The exceptionality of Orpheus among Stravinsky’s
creations is in the contradictions between the nature of
its musical emotion and his aesthetics and practice in the
preceding twenty-five years. Orpheus is the only score
after Firebird in which the term ‘espressivo’ occurs
frequently, in the music of the Furies (‘sempre p ma
espressivo’) as well as in the Pas de deux, along with
such indications as ‘cantabile’. The music is descriptive,
pictorial, rich in musical symbols and in the matching of
musical imagery with stage action. For one example,
after Orpheus’s death, when his lyre ascends to the
firmament after his death, the harp plays two solo
strophes in a perpetuum mobile rhythm that suggests the
continuation of the music without the player.

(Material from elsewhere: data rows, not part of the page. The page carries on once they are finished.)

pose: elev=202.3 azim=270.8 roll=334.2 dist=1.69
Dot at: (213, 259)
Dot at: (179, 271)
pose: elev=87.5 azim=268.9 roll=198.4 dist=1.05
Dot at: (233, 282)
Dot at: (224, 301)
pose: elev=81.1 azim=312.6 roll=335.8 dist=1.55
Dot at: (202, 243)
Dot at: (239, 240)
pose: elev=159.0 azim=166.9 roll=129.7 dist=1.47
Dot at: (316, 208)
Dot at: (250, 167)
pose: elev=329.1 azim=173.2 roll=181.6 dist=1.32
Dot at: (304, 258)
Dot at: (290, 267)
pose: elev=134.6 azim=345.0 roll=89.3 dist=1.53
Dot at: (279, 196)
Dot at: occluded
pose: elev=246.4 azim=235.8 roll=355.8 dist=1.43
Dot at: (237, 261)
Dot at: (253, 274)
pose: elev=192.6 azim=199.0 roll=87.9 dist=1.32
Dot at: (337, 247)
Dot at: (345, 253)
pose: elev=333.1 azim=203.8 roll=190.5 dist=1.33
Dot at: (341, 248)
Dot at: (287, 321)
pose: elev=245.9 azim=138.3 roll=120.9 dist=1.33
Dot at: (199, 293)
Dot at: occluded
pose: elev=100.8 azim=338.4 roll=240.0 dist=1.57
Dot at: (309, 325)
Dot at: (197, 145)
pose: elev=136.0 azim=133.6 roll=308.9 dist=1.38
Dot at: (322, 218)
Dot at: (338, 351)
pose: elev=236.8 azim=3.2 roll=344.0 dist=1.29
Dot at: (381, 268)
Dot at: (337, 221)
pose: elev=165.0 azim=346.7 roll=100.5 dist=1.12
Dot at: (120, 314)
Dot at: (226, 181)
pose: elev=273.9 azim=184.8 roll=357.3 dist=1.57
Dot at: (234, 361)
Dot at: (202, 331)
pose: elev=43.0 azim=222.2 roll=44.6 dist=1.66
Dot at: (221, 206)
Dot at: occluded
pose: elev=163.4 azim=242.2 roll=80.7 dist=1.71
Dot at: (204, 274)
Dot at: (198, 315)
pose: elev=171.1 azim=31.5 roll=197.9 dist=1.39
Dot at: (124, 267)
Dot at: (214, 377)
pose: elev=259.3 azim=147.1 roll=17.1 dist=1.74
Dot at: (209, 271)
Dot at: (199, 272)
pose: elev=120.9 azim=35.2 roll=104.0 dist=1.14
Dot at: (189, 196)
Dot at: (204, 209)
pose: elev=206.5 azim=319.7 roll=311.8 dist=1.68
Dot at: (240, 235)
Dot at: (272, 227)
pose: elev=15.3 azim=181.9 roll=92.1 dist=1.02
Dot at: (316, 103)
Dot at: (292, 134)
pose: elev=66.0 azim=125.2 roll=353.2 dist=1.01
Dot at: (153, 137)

Orpheus is also the most pantomimic, the least
danced, of Stravinsky’s ballets after Firebird, and the
only one after Petrushka in which the scenic element —
sets, costumes, curtains, lighting, props — is an integral
part of the musico-choreographic performance. The
billowings and shimmerings of the diaphanous white
china-silk curtain lowered during the first and third
Interludes are part of the action, and when the prop
becomes a shroud for the deceased Eurydice, it is a
living force. For this alone, Isamu Noguchi’s name
should appear together with Stravinsky’s and
Balanchine’s as one of the ballet’s creators.
Stravinsky’s first notation (20th October, 1946) was
the three-note trumpet motive embedded in chords
played by seven other winds. This marks the entry of
Orpheus’s mourning forest friends, fauns, dryads, satyrs,
bringing gifts and expressing sympathy. The actual
beginning of the score, the downward-scale harp–lyre
figure accompanied by strings softly intoning a chorale,
was composed next, followed by the minor-key but
livelier Air de danse, a violin solo intermittently joined
by flute, featuring the minor-second interval.
The use of Greek modes at the beginning (Phrygian)
and end (Dorian) produces a haunting, archaizing effect.
The concluding fugal melody for two horns
accompanying the heavenward ascent of Orpheus’s lyre
signifies the eternal life of music.